▶ _About this task_: Can you set down every line in the listing below, word for word and in the same order?
#### Dataset content
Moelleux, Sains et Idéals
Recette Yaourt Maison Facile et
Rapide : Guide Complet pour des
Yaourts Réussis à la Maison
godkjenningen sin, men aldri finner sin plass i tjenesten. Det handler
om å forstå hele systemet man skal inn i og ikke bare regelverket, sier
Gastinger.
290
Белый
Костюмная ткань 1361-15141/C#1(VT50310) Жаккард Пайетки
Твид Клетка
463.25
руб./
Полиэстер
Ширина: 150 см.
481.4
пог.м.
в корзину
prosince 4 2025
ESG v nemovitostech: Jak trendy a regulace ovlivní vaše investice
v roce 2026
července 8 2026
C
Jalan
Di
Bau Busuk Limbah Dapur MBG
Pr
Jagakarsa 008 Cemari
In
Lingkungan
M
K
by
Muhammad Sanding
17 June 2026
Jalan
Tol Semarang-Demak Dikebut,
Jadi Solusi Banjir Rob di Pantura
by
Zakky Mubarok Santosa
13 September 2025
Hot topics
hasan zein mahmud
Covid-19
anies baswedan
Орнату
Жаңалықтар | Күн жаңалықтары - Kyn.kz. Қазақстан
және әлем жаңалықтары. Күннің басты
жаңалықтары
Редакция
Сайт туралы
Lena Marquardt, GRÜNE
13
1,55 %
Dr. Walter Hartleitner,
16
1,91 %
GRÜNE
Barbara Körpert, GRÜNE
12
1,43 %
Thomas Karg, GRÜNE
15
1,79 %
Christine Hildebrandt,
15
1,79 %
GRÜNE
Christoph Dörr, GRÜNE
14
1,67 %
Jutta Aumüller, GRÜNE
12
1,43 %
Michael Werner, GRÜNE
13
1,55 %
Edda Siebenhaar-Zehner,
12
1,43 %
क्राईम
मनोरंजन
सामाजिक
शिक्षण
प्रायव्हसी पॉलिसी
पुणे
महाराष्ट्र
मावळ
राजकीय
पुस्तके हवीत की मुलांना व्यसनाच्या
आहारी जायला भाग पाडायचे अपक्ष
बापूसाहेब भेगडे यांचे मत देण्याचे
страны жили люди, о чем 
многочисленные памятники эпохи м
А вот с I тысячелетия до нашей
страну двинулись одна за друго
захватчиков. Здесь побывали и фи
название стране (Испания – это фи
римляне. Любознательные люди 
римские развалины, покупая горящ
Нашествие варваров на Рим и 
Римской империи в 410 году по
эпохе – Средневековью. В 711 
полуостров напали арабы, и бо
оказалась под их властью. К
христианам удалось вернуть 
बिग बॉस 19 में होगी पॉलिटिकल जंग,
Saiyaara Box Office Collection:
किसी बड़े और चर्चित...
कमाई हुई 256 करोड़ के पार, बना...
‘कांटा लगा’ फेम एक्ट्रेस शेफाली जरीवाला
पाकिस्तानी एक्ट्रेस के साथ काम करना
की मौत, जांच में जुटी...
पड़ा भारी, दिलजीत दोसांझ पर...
########
▶ _Your response_:
Moelleux, Sains et Idéals
Recette Yaourt Maison Facile et
Rapide : Guide Complet pour des
Yaourts Réussis à la Maison
godkjenningen sin, men aldri finner sin plass i tjenesten. Det handler
om å forstå hele systemet man skal inn i og ikke bare regelverket, sier
Gastinger.
290
Белый
Костюмная ткань 1361-15141/C#1(VT50310) Жаккард Пайетки
Твид Клетка
463.25
руб./
Полиэстер
Ширина: 150 см.
481.4
пог.м.
в корзину
prosince 4 2025
ESG v nemovitostech: Jak trendy a regulace ovlivní vaše investice
v roce 2026
července 8 2026
C
Jalan
Di
Bau Busuk Limbah Dapur MBG
Pr
Jagakarsa 008 Cemari
In
Lingkungan
M
K
by
Muhammad Sanding
17 June 2026
Jalan
Tol Semarang-Demak Dikebut,
Jadi Solusi Banjir Rob di Pantura
by
Zakky Mubarok Santosa
13 September 2025
Hot topics
hasan zein mahmud
Covid-19
anies baswedan
Орнату
Жаңалықтар | Күн жаңалықтары - Kyn.kz. Қазақстан
және әлем жаңалықтары. Күннің басты
жаңалықтары
Редакция
Сайт туралы
Lena Marquardt, GRÜNE
13
1,55 %
Dr. Walter Hartleitner,
16
1,91 %
GRÜNE
Barbara Körpert, GRÜNE
12
1,43 %
Thomas Karg, GRÜNE
15
1,79 %
Christine Hildebrandt,
15
1,79 %
GRÜNE
Christoph Dörr, GRÜNE
14
1,67 %
Jutta Aumüller, GRÜNE
12
1,43 %
Michael Werner, GRÜNE
13
1,55 %
Edda Siebenhaar-Zehner,
12
1,43 %
क्राईम
मनोरंजन
सामाजिक
शिक्षण
प्रायव्हसी पॉलिसी
पुणे
महाराष्ट्र
मावळ
राजकीय
पुस्तके हवीत की मुलांना व्यसनाच्या
आहारी जायला भाग पाडायचे अपक्ष
बापूसाहेब भेगडे यांचे मत देण्याचे
страны жили люди, о чем 
многочисленные памятники эпохи м
А вот с I тысячелетия до нашей
страну двинулись одна за друго
захватчиков. Здесь побывали и фи
название стране (Испания – это фи
римляне. Любознательные люди 
римские развалины, покупая горящ
Нашествие варваров на Рим и 
Римской империи в 410 году по
эпохе – Средневековью. В 711 
полуостров напали арабы, и бо
оказалась под их властью. К
христианам удалось вернуть 
बिग बॉस 19 में होगी पॉलिटिकल जंग,
Saiyaara Box Office Collection:
किसी बड़े और चर्चित...
कमाई हुई 256 करोड़ के पार, बना...
‘कांटा लगा’ फेम एक्ट्रेस शेफाली जरीवाला
पाकिस्तानी एक्ट्रेस के साथ काम करना
की मौत, जांच में जुटी...
पड़ा भारी, दिलजीत दोसांझ पर...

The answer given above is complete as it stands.